Julia Nunnally Duncan
I lost interest in politics
when my father died.
A Yellow Dog Democrat,
he trained me from babyhood
to revere Roosevelt,
stand up for the working class,
and never high-hat anyone
as he had been high-hatted on Main Street
when he walked from the hosiery mill in work clothes
and was snubbed by one who dressed better
and seemed ashamed to speak to him
though they were friends.
He never forgot that slight.
So his fight became mine.
As a girl, in ’69,
I defended Ted Kennedy,
though I was too infatuated to see
what his actions implied.
My father didn’t say much
while Clinton was in,
kept tight-lipped then,
but cast a straight Democratic ticket
when I drove him into town to vote
that final time in 2000.
He sported his I Voted sticker
on the drive home,
but from then on
I sensed all was not right.
Four years later,
when voting time came around again,
he didn’t ask me to drive him
to the polls.
I knew something in his mind had gone away,
and the rest of him would follow bit by bit,
day by day.
And since his death,
much of my Democratic spirit rests
with him at Memorial Park.
So when I hear one politician
bark at the other
over the economy or the other’s inadequacy,
I shake my head and think
Will any of this matter anyhow
when we die?
Then I seem to hear my father’s voice say,
but it matters now.
Author’s Comment: When I was a child at family gatherings, I remember men sitting around smoking cigarettes and talking politics. I stayed with my father during these discussions, rather than with my mother and women relatives who congregated in another room. I understood that Franklin Delano Roosevelt was someone who had stood up for the working man. My father spoke of him often. In my father’s last years, when I drove him to the polls, I saw how important voting was to him. I’m glad I shared this experience with him and wanted to capture it in a poem.

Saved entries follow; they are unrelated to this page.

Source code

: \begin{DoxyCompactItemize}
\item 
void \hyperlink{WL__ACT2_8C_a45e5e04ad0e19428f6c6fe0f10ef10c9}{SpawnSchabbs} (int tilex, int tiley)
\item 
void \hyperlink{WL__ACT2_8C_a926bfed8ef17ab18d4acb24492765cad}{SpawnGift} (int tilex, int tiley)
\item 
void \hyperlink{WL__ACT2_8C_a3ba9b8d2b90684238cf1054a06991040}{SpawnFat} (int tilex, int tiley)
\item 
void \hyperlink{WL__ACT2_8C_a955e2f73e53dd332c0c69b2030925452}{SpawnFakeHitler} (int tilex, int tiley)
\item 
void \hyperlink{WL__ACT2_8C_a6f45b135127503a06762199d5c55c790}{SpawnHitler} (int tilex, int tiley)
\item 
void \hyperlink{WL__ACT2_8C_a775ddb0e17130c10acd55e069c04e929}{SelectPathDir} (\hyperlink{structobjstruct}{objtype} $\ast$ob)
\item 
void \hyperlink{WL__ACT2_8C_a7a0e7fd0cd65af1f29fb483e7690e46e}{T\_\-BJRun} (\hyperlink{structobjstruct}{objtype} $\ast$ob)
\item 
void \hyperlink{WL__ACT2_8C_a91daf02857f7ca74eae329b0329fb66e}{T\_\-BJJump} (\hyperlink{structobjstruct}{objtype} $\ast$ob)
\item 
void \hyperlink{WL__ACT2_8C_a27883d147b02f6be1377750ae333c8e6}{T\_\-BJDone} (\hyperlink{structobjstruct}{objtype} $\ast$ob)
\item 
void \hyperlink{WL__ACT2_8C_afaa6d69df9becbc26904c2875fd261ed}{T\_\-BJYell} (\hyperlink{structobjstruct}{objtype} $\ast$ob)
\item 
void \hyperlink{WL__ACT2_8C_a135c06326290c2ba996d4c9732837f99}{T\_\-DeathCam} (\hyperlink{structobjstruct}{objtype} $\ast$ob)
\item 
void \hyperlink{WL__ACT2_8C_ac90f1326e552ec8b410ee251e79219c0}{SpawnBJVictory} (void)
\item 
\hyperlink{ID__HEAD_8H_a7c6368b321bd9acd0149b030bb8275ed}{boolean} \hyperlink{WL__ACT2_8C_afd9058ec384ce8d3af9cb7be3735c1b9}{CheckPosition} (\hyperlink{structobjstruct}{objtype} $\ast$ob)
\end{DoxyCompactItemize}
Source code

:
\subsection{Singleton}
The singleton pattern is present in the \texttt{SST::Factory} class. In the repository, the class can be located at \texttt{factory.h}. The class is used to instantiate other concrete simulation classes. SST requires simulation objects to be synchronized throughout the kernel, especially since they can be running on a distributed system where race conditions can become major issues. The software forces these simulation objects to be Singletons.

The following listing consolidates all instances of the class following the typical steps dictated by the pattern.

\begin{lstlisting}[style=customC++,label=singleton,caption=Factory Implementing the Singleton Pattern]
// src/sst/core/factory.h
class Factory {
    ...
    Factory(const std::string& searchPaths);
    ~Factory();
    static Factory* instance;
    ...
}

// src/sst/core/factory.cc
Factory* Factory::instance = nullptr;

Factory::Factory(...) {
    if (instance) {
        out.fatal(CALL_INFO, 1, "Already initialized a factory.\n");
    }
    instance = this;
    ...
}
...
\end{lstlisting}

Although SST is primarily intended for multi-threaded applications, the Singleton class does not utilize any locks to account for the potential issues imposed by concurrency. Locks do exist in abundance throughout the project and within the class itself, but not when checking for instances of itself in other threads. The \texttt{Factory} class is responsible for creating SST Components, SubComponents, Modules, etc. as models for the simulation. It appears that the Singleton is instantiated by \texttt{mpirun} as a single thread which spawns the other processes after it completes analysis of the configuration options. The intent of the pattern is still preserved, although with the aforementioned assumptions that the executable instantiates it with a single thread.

Bio: Julia Nunnally Duncan is an award-winning poet and fiction writer whose publication credits include seven books of fiction and poetry. She lives in Marion, NC, with her husband Steve and their daughter Annie. She teaches English and Southern Culture at McDowell Technical Community College and continues to write poetry, fiction, and essays.
I admire the journey into the past that this savors–the way it forces everything right back into the present.
I often feel that way about politics as I see the same things just recycled by new generations. But I still feel compelled to vote at election time. Great poem.